READING TEXT>

==========

In an emergency request, the administration asked the justices to lift an order from a federal judge that requires the administration to spend funds Congress already budgeted for foreign aid.

The administration has moved aggressively to seize control of the executive branch and claimed broad authority to halt federal dollars appropriated by Congress for programs at odds with President Donald Trump’s agenda.

The Supreme Court’s conservative majority has generally been receptive to the administration’s claims, handing the president a series of technically temporary victories that have nevertheless had broad practical consequences. In emergency rulings, the justices have allowed Trump to fire independent agency regulators, cut grants to teacher training programs and remove protections for hundreds of thousands of migrants.

But in an earlier iteration of the foreign aid case in March, Chief Justice John Roberts and Justice Amy Coney Barrett, along with the three liberal justices, rejected Trump’s request to freeze nearly $2 billion while the case continued in the lower courts.

==========

DATA SUPPLIED>
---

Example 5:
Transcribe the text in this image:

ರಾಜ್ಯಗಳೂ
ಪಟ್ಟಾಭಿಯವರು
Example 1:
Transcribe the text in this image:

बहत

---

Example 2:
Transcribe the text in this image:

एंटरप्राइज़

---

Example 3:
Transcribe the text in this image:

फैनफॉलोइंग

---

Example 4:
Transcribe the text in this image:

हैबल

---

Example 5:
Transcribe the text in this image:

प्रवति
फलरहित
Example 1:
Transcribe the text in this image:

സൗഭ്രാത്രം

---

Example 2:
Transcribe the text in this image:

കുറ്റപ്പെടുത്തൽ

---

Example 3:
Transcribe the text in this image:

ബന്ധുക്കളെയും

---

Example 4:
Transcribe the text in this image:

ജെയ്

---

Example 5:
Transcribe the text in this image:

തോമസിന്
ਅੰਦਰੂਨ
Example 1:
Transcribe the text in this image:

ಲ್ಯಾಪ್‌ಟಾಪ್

==========

WHAT TO DO>
Transcribe the part of the foreign aid article between "The administration has" and "thousands of migrants.", inclusive. Work only from the foreign aid article.

ANSWER SECTION>
The administration has moved aggressively to seize control of the executive branch and claimed broad authority to halt federal dollars appropriated by Congress for programs at odds with President Donald Trump’s agenda.

The Supreme Court’s conservative majority has generally been receptive to the administration’s claims, handing the president a series of technically temporary victories that have nevertheless had broad practical consequences. In emergency rulings, the justices have allowed Trump to fire independent agency regulators, cut grants to teacher training programs and remove protections for hundreds of thousands of migrants.